Picking Kwale county, Raila demonstrated a policy shift that will develop locally available resources and skills into a thriving enterprise that will spur the region's economy.

“Generations of the Digo and Duruma and all the other communities in Msambweni, Matuga and Lunga Lunga constituencies in Kwale have grown with coconut.

"Using pure homegrown skills, these communities have produced coconut and coconut milk. Just enough for home consumption,” he said.

“With just a little input on sharpening the traditional skills, we would have a locally owned coconut-based factory producing oil and TUI (coconut milk) bearing the label Made in Kenya or Produce of Kwale fairly cheaply.”

He blamed lack of robust policy on local resources that he said has contributed to death of most  local industries.

For instance, he said, most of the coconut milk flooding the country’s supermarkets originates from Thailand while neighboring Tanzanians continue to buy Kwale’s coconuts at throwaway prices of Sh6 to Sh10.
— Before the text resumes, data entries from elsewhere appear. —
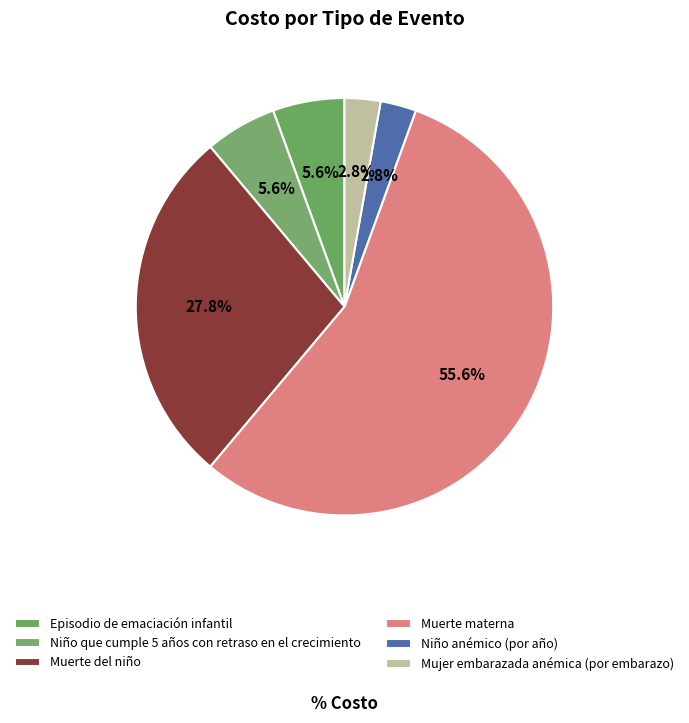

Between Muerte materna and Niño anémico (por año), which is larger?

Muerte materna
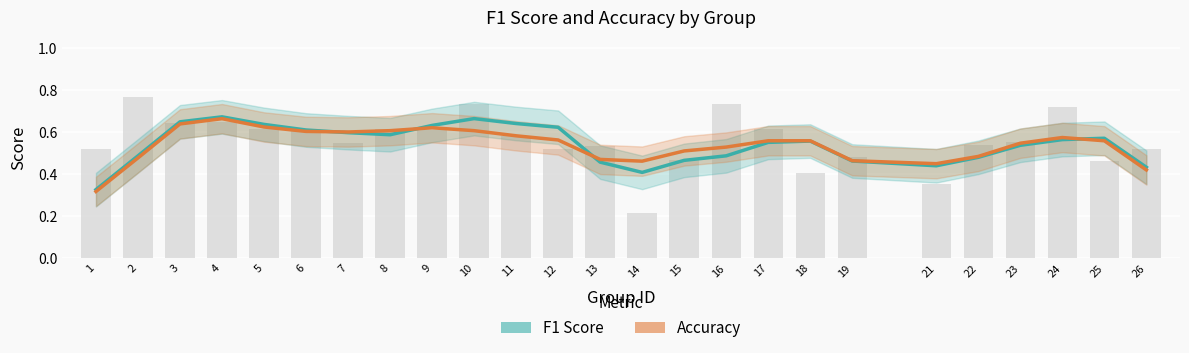

How many Accuracy values are between 0 and 1?

25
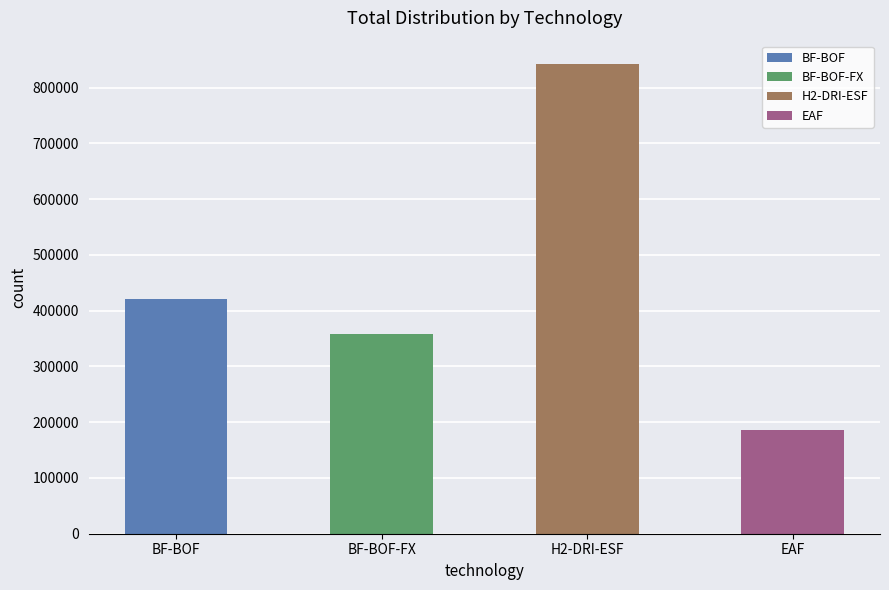

What is the value of the EAF bar at the 2nd from the left?

185299.8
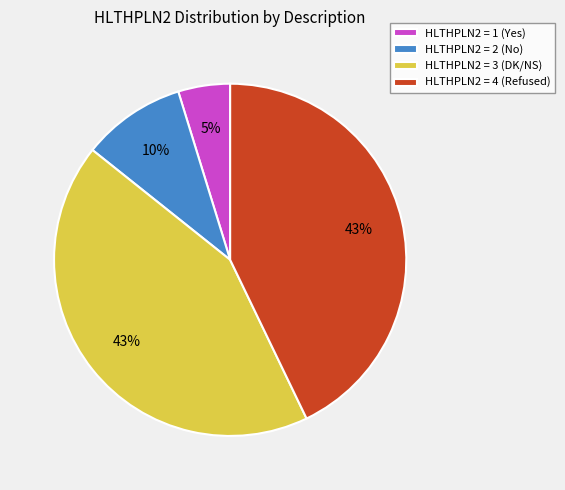

Is there a majority slice in this chart?

No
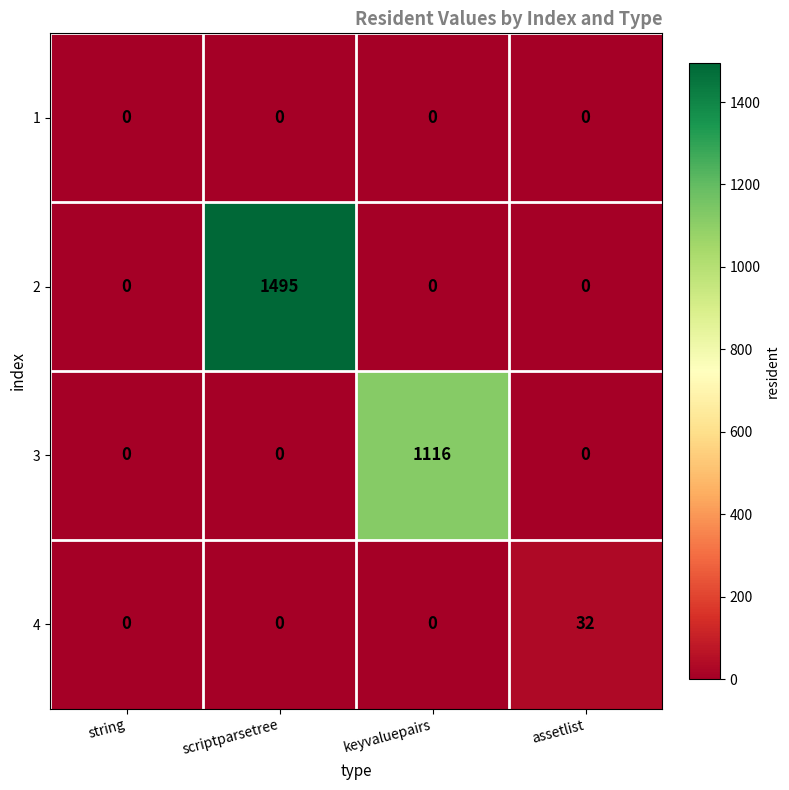

Reading left to right, extract all data points from this chart.

1: 0	0	0	0
2: 0	1495	0	0
3: 0	0	1116	0
4: 0	0	0	32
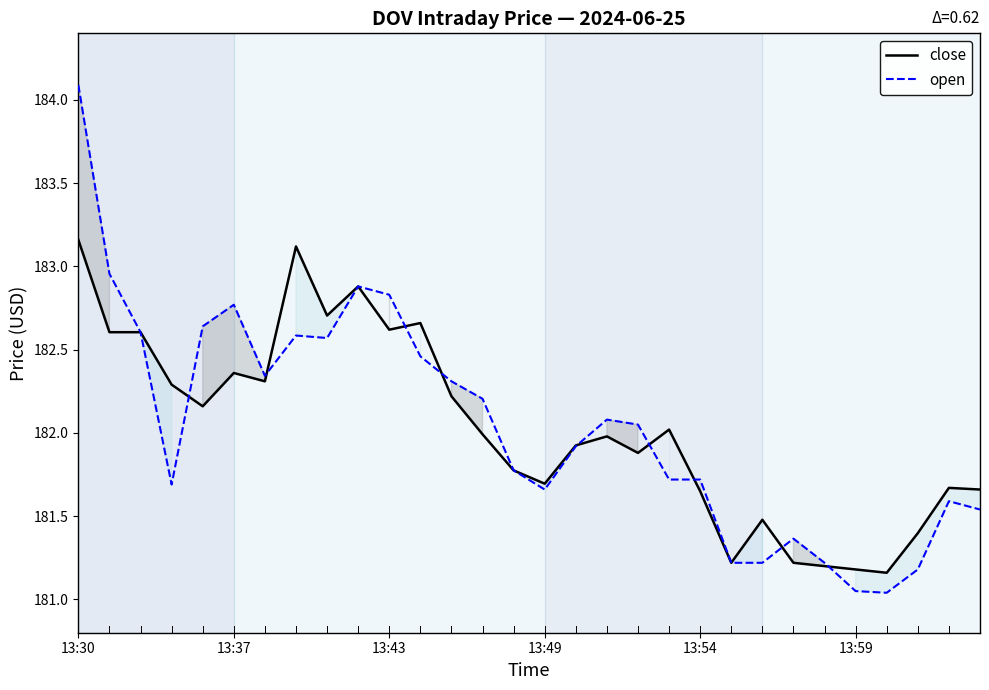

Read the close value at 14.

181.8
“The people of Kwale and entire Coast lost an opportunity to make industries out of coconut because we failed to support local skills and rural industries,” he said.

“The story of Kwale is the story of every part of Kenya. Every part of this country has a product that with just a little investment in local skills and rural infrastructure could be turned into an industry employing locals and producing Made in Kenya products.”